= WHAT YOU NEED TO DO =
Give a faithful, exact copy of all entries, minus the images.

Box coordinate transitions:
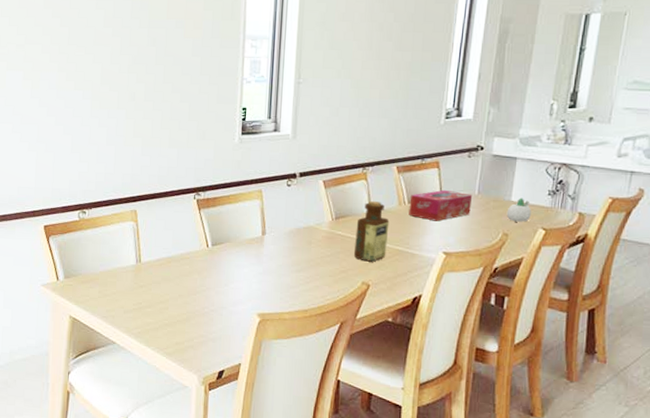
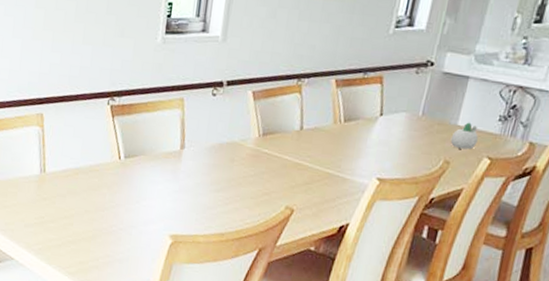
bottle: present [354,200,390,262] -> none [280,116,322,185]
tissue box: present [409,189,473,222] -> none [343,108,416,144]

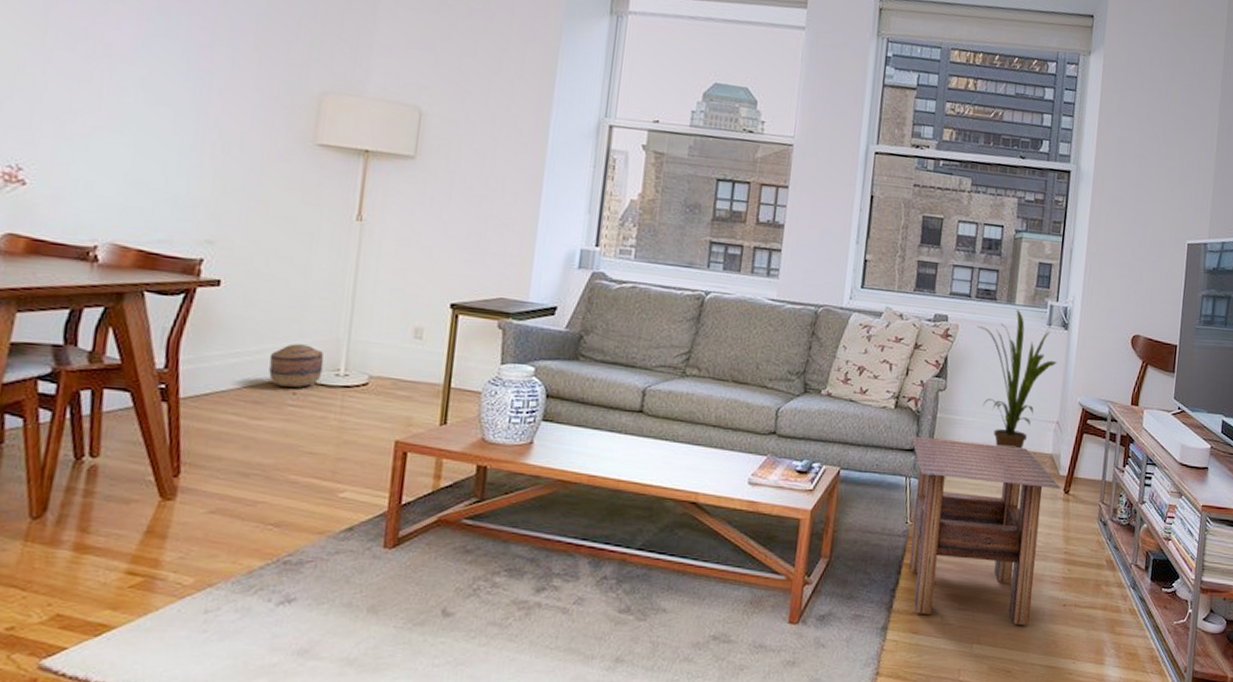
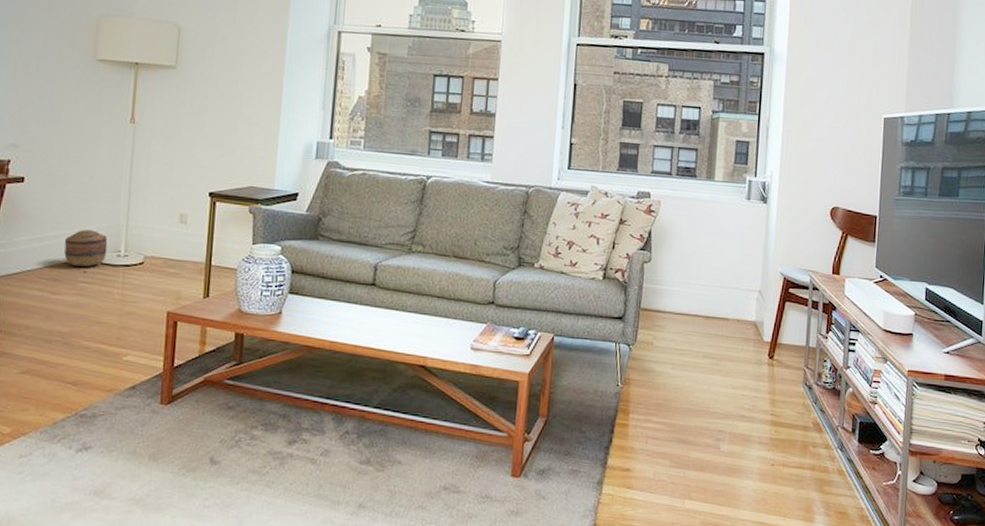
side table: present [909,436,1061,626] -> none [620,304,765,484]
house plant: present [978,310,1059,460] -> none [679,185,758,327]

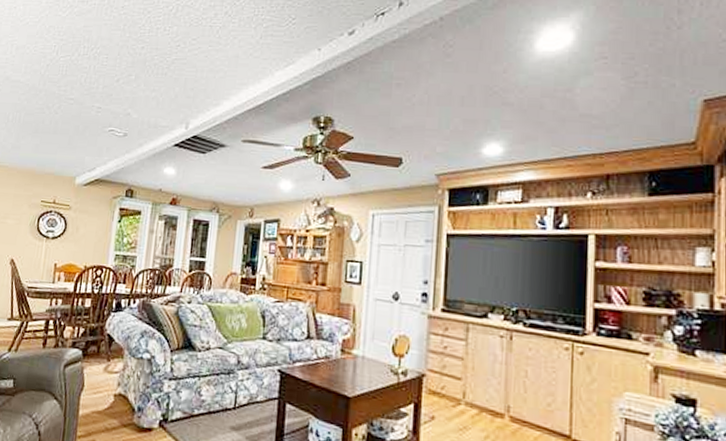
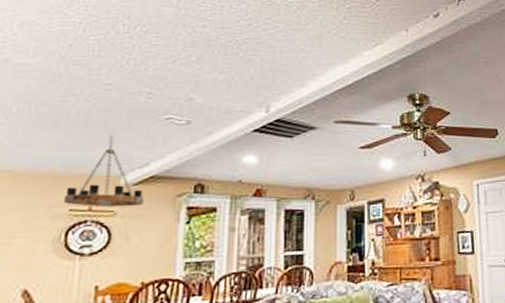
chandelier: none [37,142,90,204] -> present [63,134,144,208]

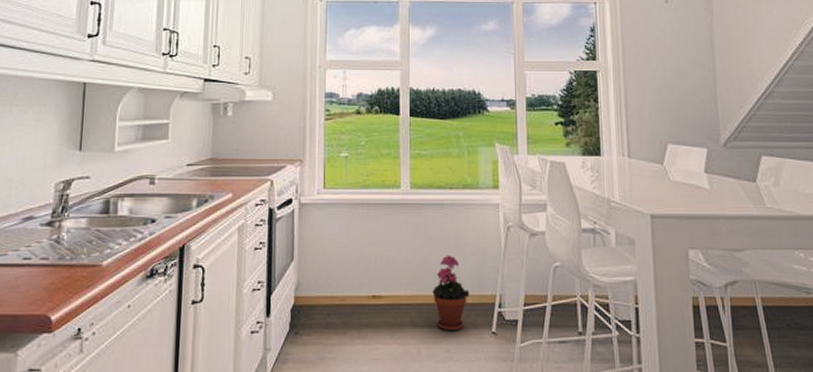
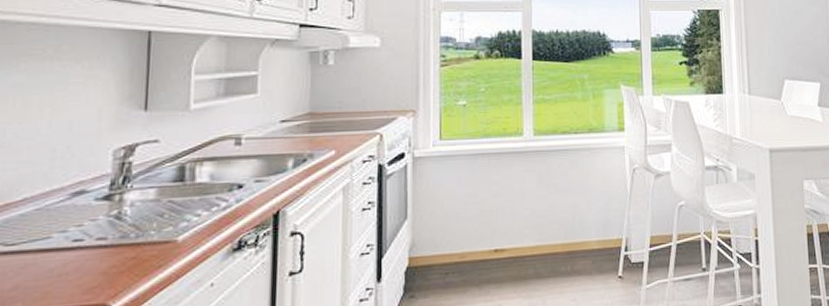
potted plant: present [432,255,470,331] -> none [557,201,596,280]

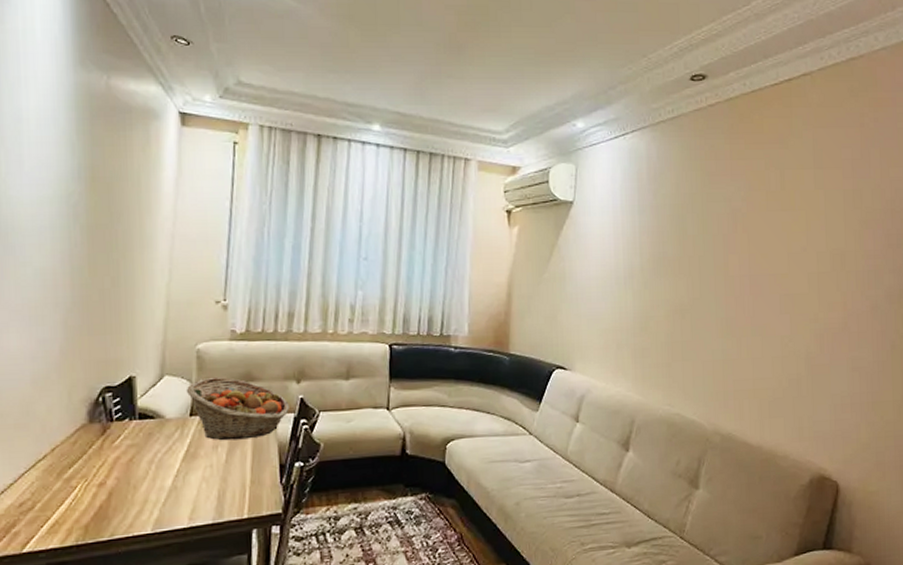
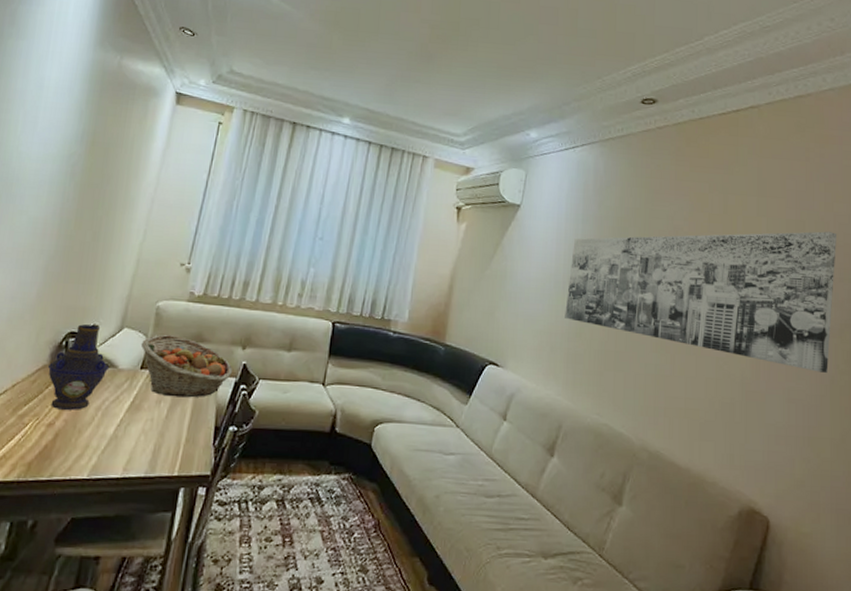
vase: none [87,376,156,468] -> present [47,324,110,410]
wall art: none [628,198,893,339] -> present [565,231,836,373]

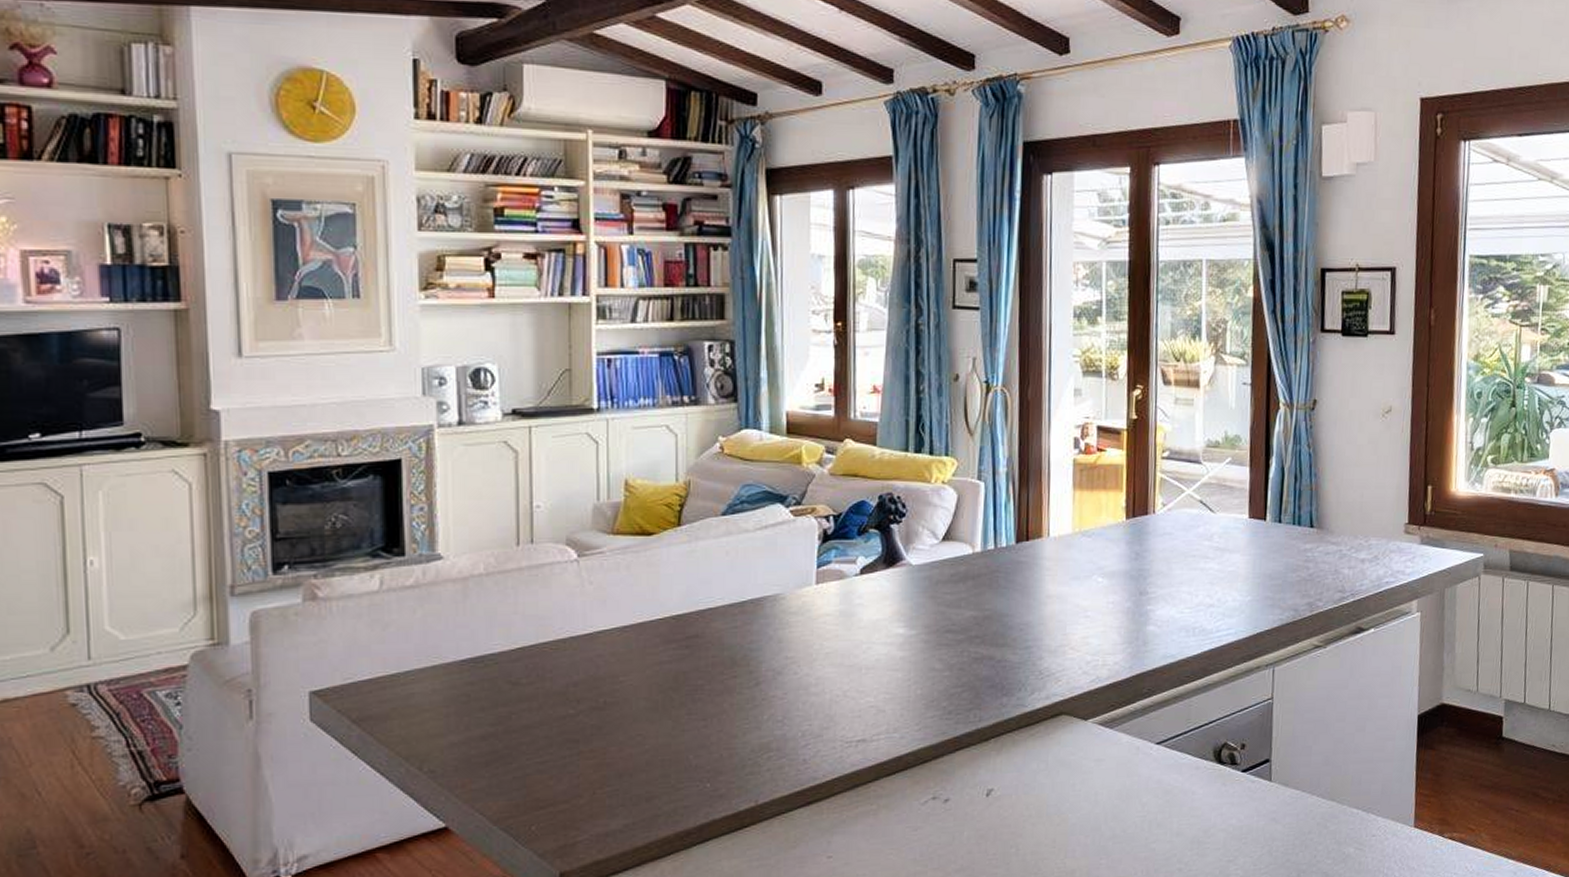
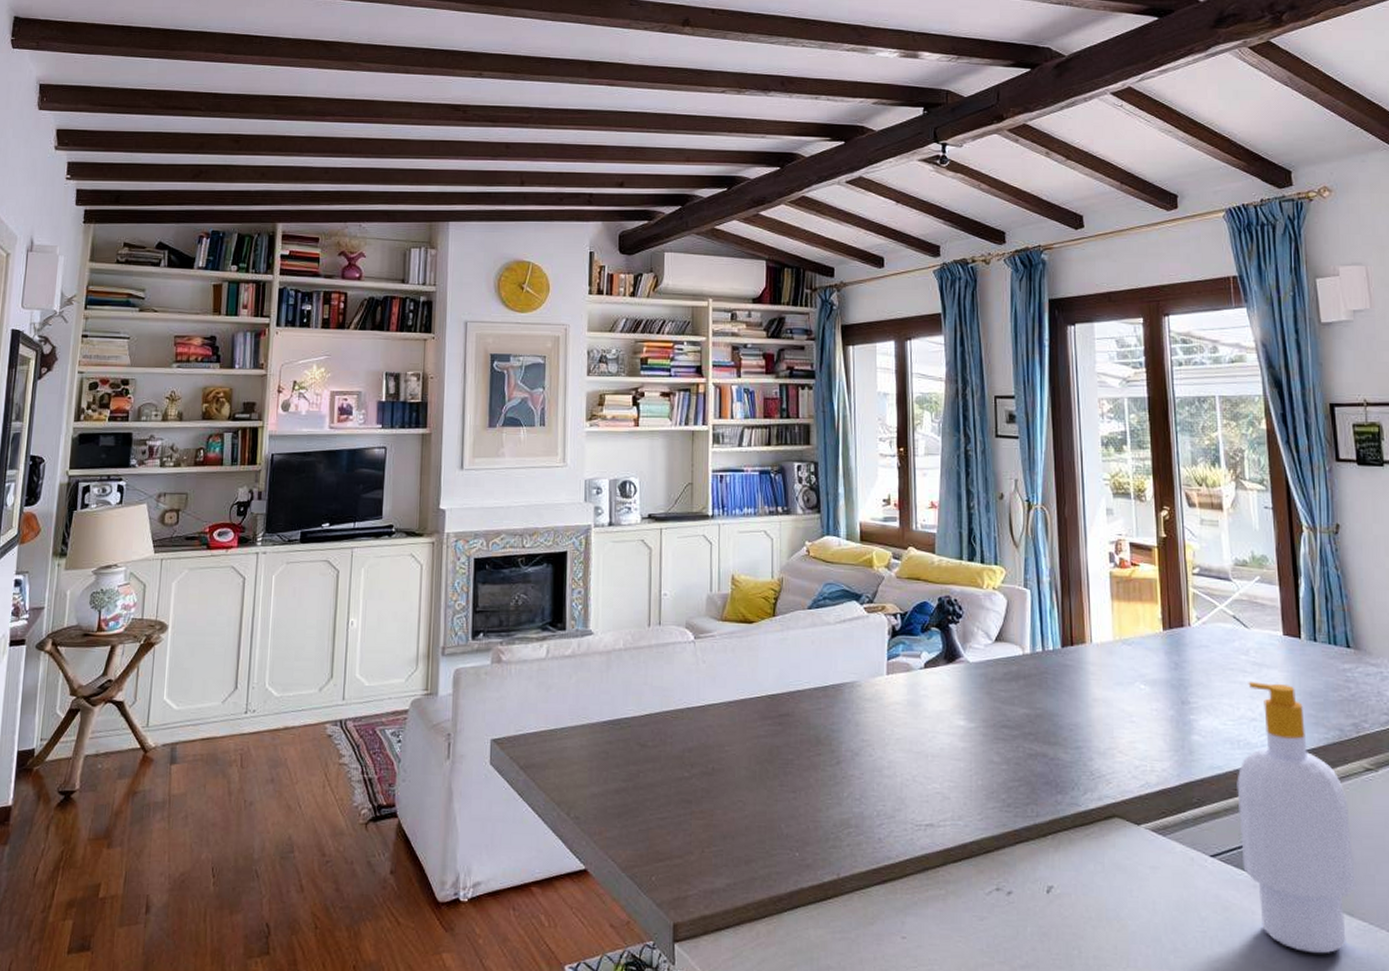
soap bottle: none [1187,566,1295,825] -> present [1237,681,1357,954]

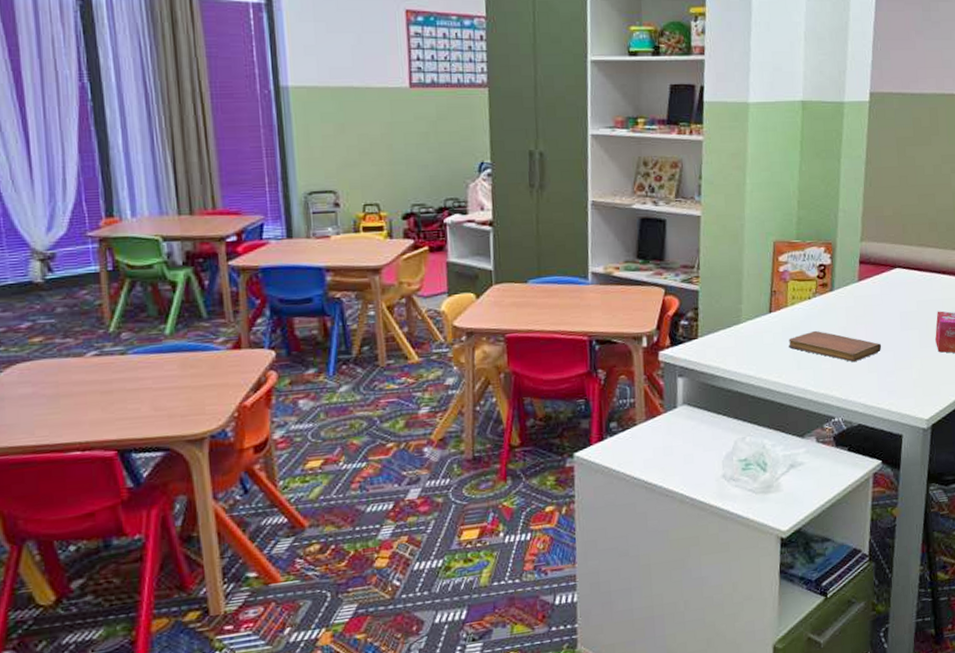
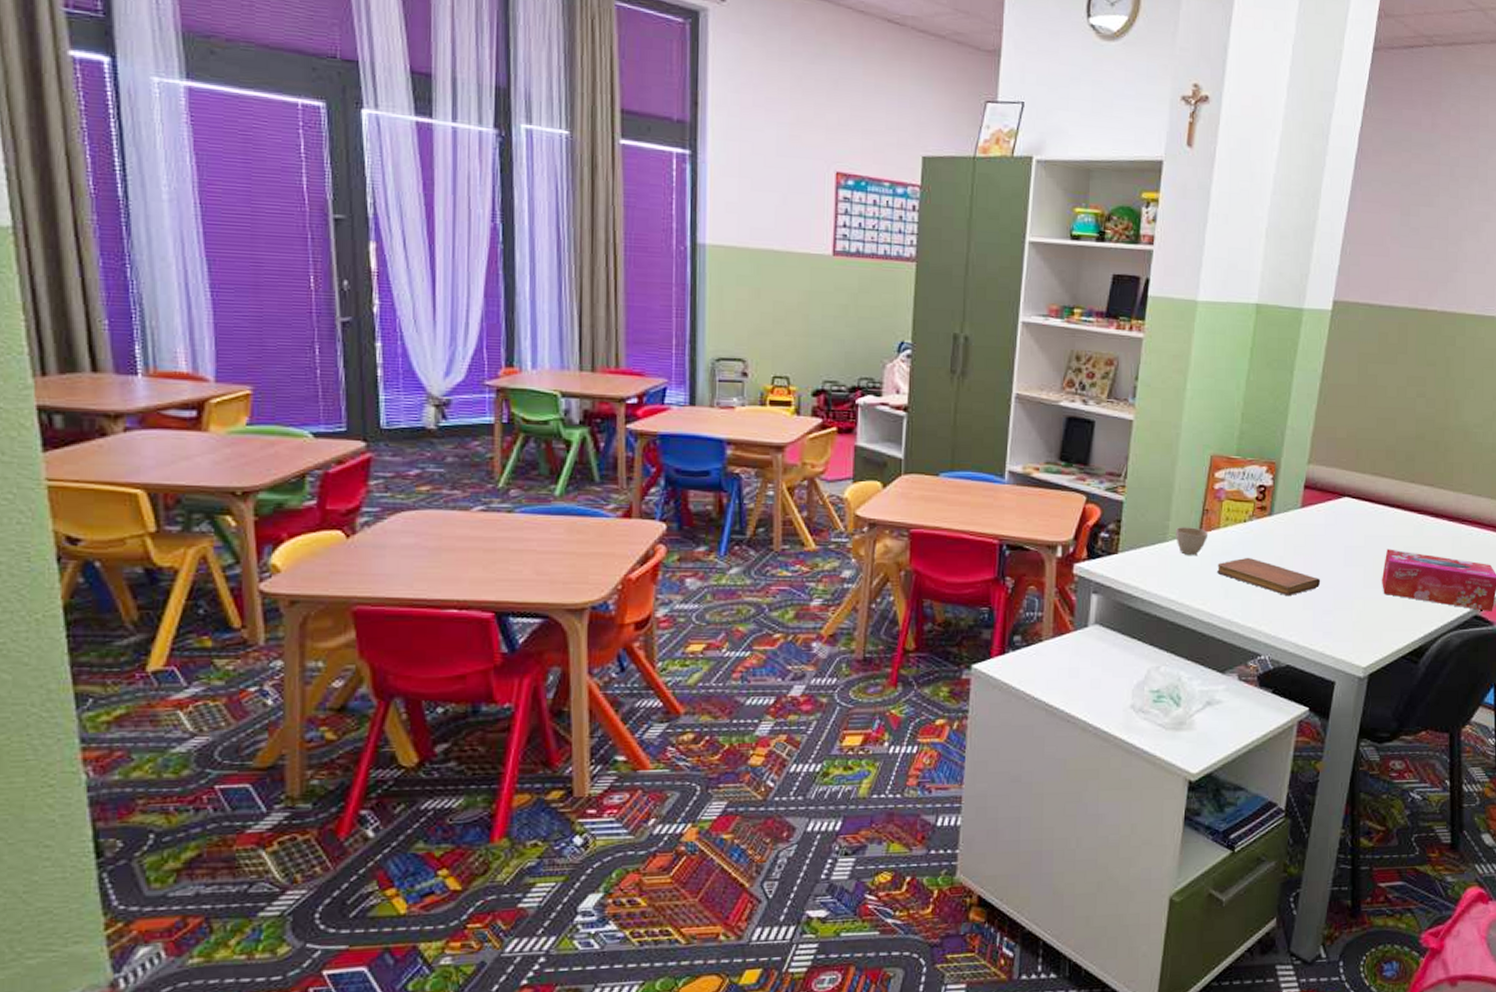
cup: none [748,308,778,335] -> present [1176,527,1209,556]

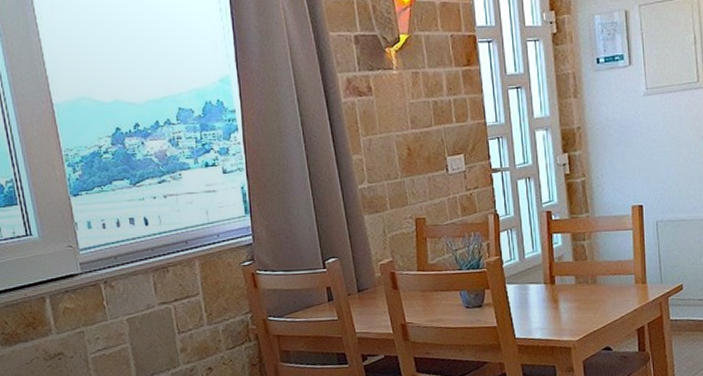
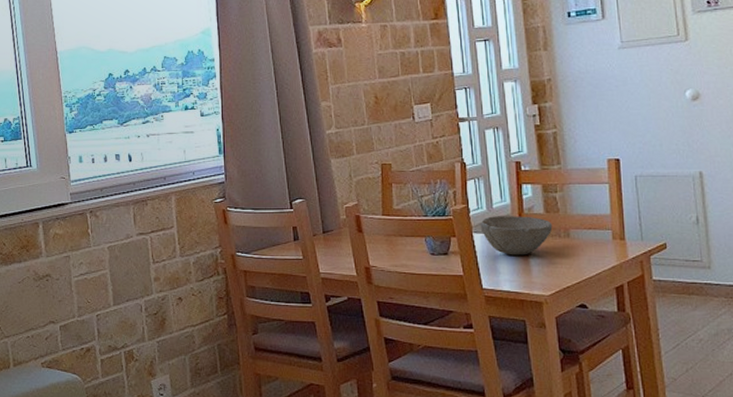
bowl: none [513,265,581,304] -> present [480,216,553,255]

= OUTPUT =
bottle: present [354,200,390,262] -> none [280,116,322,185]
tissue box: present [409,189,473,222] -> none [343,108,416,144]

side table: present [909,436,1061,626] -> none [620,304,765,484]
house plant: present [978,310,1059,460] -> none [679,185,758,327]

chandelier: none [37,142,90,204] -> present [63,134,144,208]

potted plant: present [432,255,470,331] -> none [557,201,596,280]

vase: none [87,376,156,468] -> present [47,324,110,410]
wall art: none [628,198,893,339] -> present [565,231,836,373]

soap bottle: none [1187,566,1295,825] -> present [1237,681,1357,954]

cup: none [748,308,778,335] -> present [1176,527,1209,556]

bowl: none [513,265,581,304] -> present [480,216,553,255]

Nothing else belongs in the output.